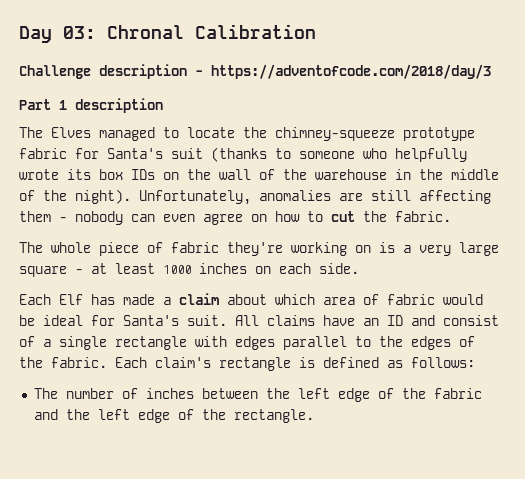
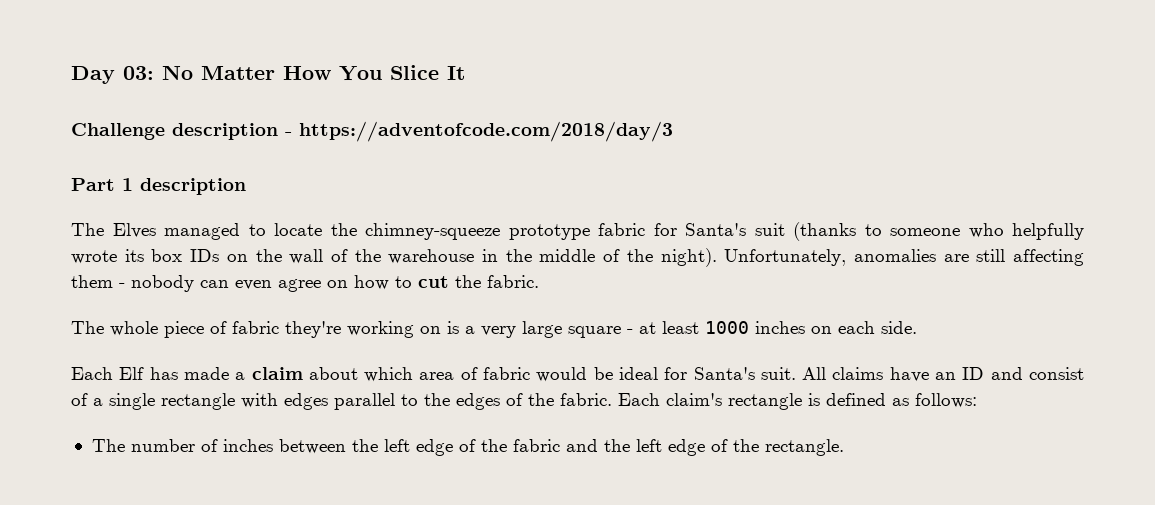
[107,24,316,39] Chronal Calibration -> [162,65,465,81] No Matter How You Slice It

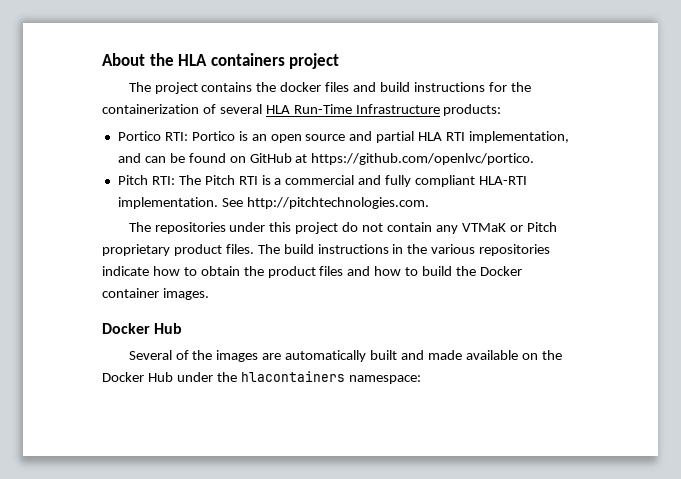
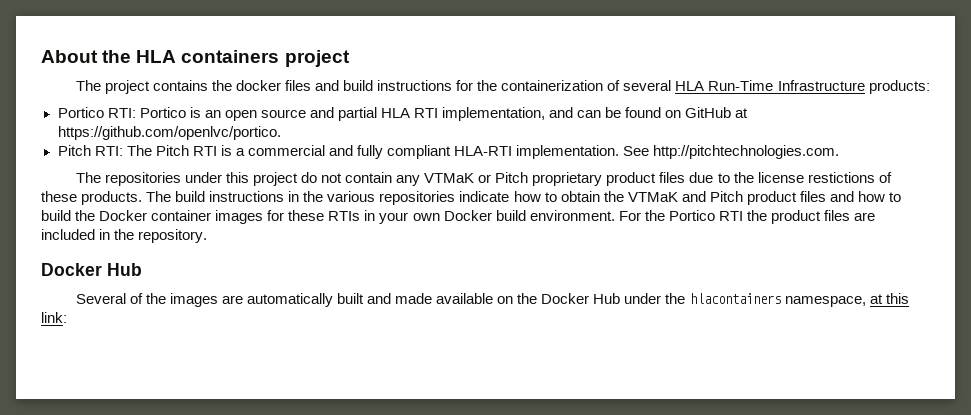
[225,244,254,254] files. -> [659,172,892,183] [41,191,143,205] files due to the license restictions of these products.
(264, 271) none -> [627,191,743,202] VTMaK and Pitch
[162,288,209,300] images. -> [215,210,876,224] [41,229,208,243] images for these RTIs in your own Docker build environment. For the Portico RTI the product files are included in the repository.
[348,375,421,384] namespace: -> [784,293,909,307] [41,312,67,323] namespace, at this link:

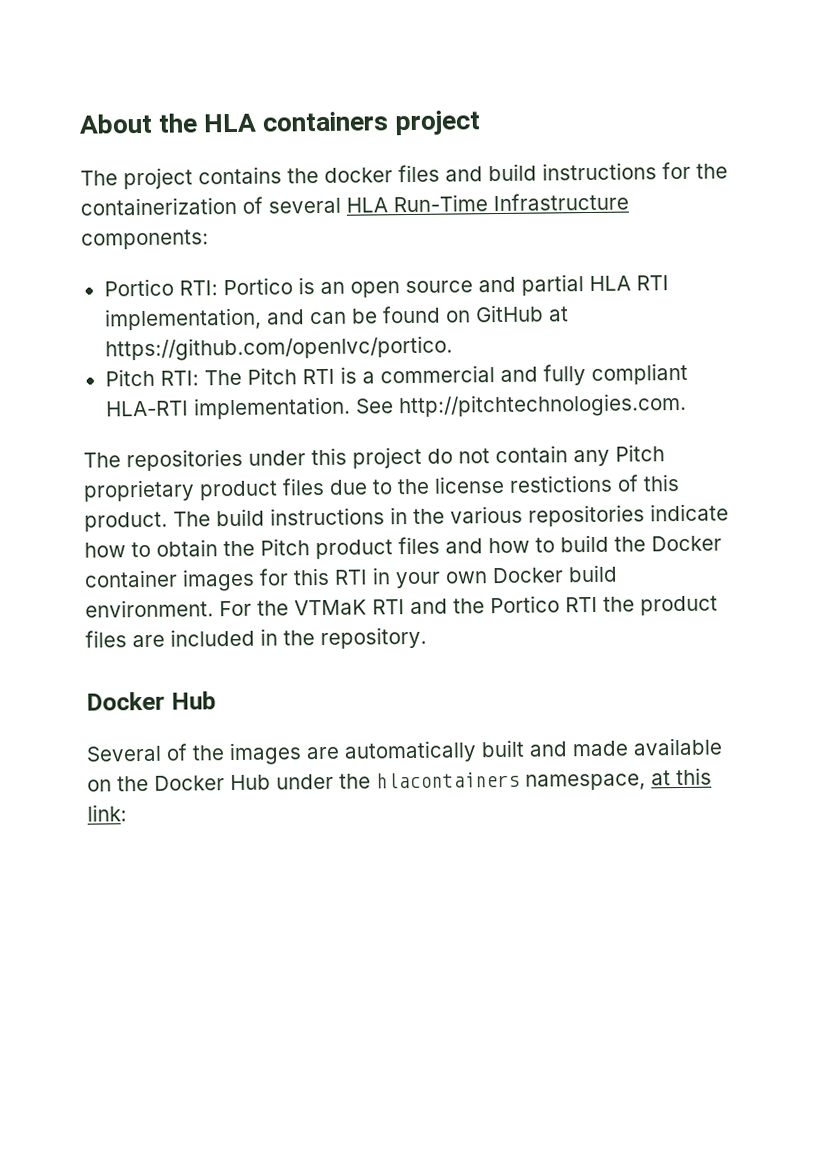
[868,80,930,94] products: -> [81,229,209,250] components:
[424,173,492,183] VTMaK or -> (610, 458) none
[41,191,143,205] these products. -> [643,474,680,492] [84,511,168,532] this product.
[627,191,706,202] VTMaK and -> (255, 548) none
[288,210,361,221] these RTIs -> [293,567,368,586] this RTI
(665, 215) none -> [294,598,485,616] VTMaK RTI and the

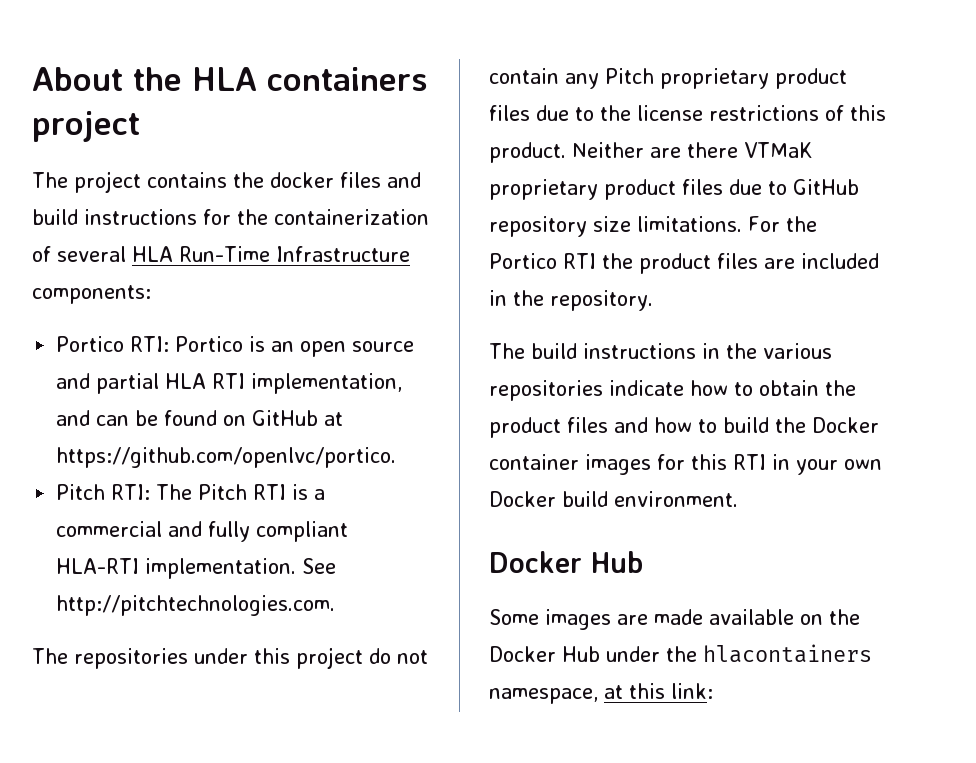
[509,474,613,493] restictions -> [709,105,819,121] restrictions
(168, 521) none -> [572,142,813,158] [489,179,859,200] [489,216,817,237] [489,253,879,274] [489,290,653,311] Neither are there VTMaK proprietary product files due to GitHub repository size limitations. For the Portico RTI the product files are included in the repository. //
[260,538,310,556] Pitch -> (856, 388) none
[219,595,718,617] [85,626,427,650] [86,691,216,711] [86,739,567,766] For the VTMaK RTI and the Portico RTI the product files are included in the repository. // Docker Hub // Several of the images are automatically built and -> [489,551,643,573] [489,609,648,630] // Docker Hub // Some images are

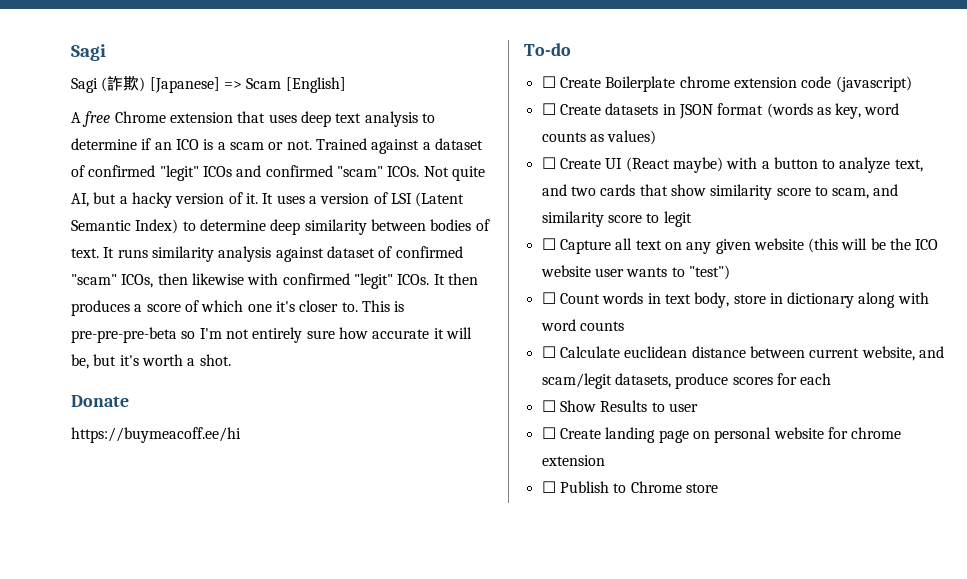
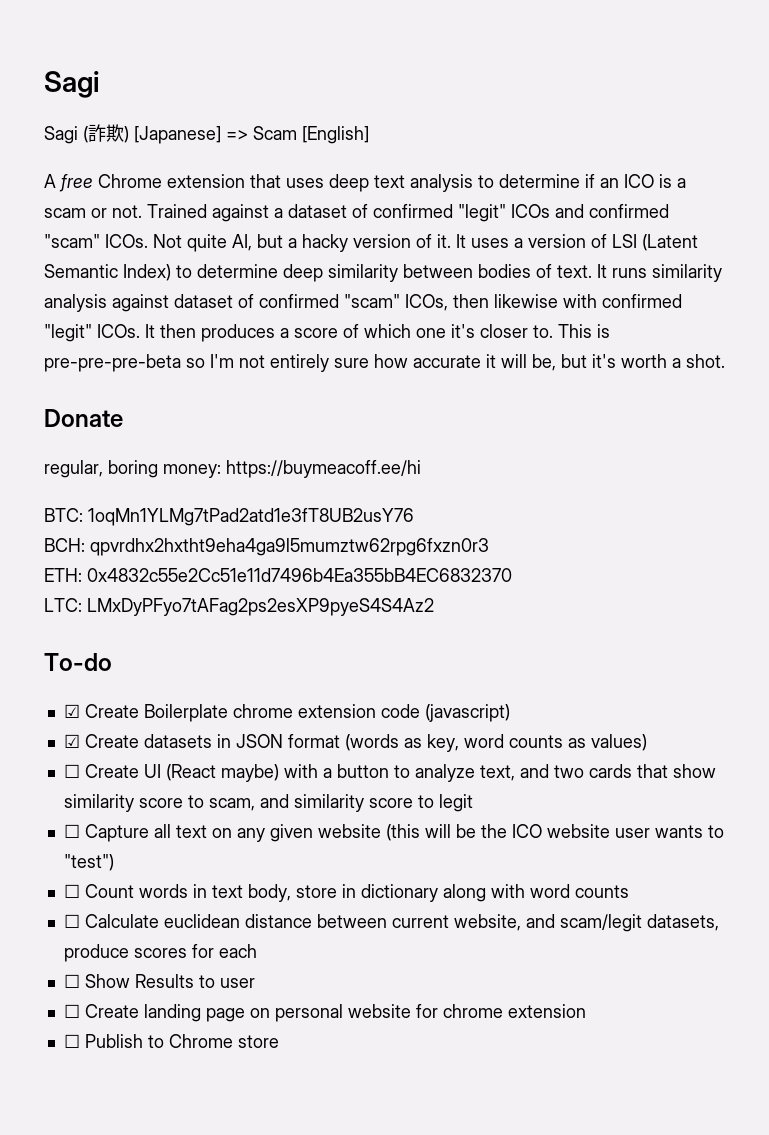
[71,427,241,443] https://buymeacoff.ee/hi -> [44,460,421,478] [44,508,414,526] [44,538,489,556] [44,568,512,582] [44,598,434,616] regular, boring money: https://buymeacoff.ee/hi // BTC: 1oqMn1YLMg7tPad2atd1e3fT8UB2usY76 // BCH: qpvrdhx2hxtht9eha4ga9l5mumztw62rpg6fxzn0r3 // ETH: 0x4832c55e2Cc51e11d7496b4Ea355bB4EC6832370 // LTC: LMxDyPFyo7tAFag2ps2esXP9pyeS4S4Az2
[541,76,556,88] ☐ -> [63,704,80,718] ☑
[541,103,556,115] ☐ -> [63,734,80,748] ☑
# # # # # # #
In the entries above, which lines hold the word "these"? Copy them out.

[225,244,254,254] files. -> [659,172,892,183] [41,191,143,205] files due to the license restictions of these products.
[162,288,209,300] images. -> [215,210,876,224] [41,229,208,243] images for these RTIs in your own Docker build environment. For the Portico RTI the product files are included in the repository.
[41,191,143,205] these products. -> [643,474,680,492] [84,511,168,532] this product.
[288,210,361,221] these RTIs -> [293,567,368,586] this RTI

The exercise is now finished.